Cr Marks criticised the Belmont Community Group for not approaching the City with its concerns about the State Government’s plans to amalgamate Belmont with Kalamunda and said the City was not aware of the group until the Southern Gazette contacted it two weeks ago for a response to the group’s complaints.
‘To date, the City has not been contacted by anyone purporting to represent the group,’ Cr Marks said last Friday.
On the front page of last week’s Southern Gazette, group president Cassie Rowe said the City had not acted in the best interests of the people because it did not hold a referendum on amalgamation in the upcoming election, and urged ratepayers to vote for candidates who pledged to fight the State Government on the issue.
Ms Rowe did not disclose that her husband Patrick Gardner was running as a candidate in the Belmont election.

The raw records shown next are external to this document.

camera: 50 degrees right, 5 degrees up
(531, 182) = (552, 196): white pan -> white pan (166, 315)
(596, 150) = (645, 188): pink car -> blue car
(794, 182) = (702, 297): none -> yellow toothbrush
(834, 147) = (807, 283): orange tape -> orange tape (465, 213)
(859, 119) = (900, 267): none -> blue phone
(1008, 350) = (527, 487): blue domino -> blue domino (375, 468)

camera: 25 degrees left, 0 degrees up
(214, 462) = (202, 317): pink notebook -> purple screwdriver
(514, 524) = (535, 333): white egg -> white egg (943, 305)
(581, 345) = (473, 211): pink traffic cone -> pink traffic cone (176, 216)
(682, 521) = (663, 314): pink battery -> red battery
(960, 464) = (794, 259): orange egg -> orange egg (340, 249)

Cr Marks said the only poll that had legal standing and allowed the community to directly influence the State Government’s reform agenda was the poll that could be called during the Local Government Advisory Board’s consideration of a submission for an amalgamation or boundary change.
‘If a valid poll is conducted, and the majority of electors vote against the proposed change, then the Minister is required to reject the proposal,’ he said.

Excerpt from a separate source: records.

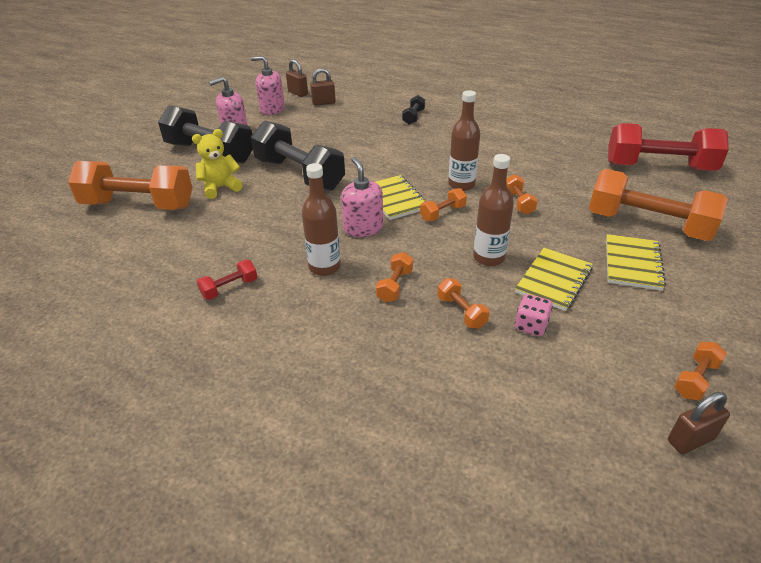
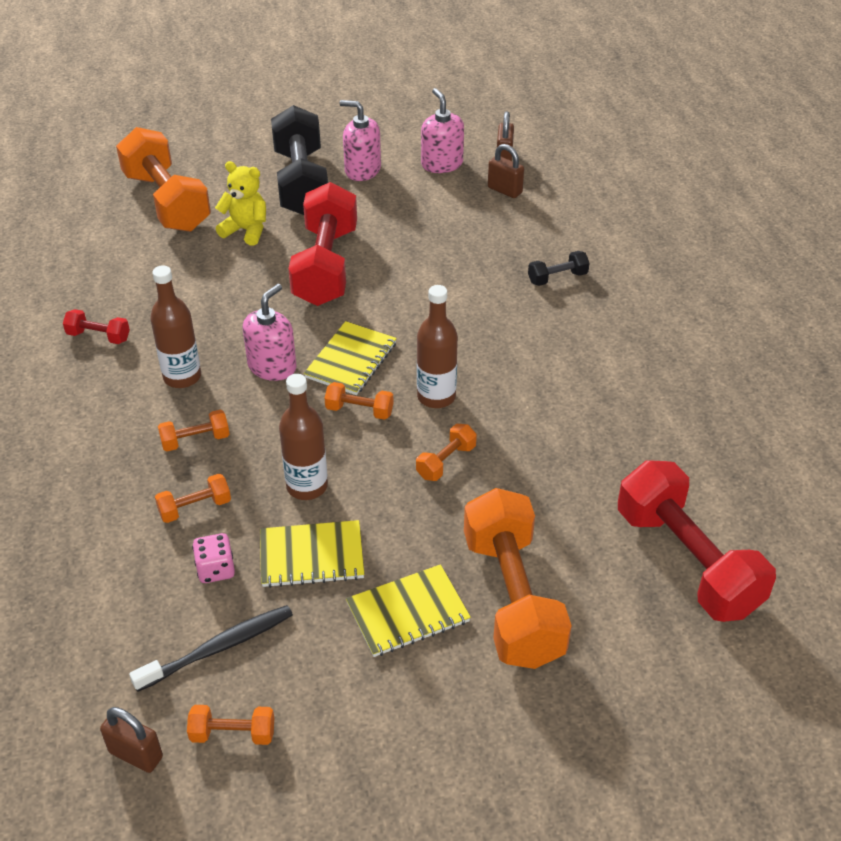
camera: 50 degrees right, 5 degrees up
(299, 174) = (326, 266): black dumbbell -> red dumbbell
(461, 312) = (195, 508): orange dumbbell -> orange dumbbell turned 45 degrees clockwise
(608, 354) = (218, 648): none -> black toothbrush

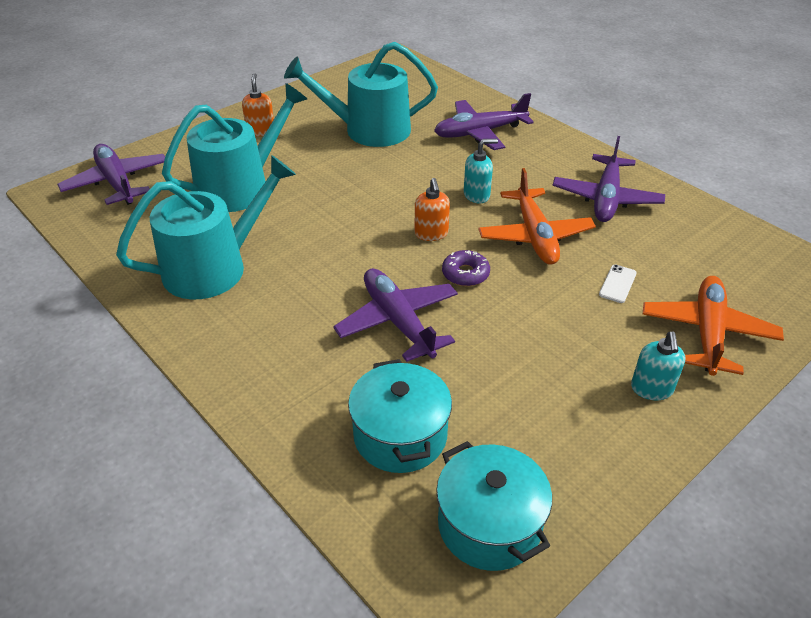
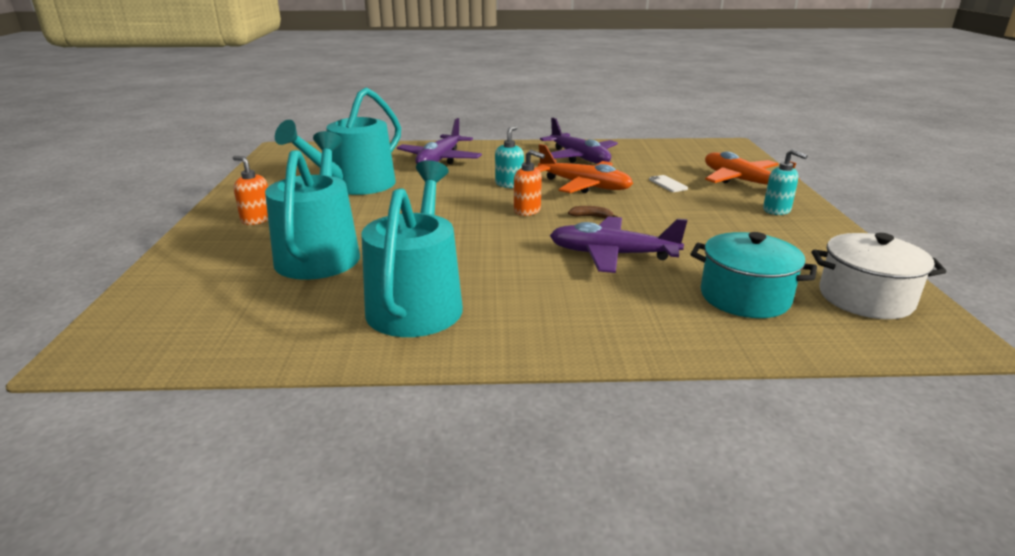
camera: 50 degrees left, 15 degrees down
(117, 183) = (170, 308): purple plane -> none
(465, 274) = (591, 217): purple donut -> brown banana
(489, 524) = (865, 298): turquoise pot -> white pot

‘This poll provision (the Dadour Amendments) is the legislation that we have been advised is proposed to be removed by the State Government to prevent communities rejecting their imposed changes.
‘The City is still of the view that the proposed amalgamation with Kalamunda holds many financial, economic and community interest risks and disadvantages for the Belmont community and will continue actively engage the State Government and other key stakeholders in any manner which can improve the outcome for the City and its community.’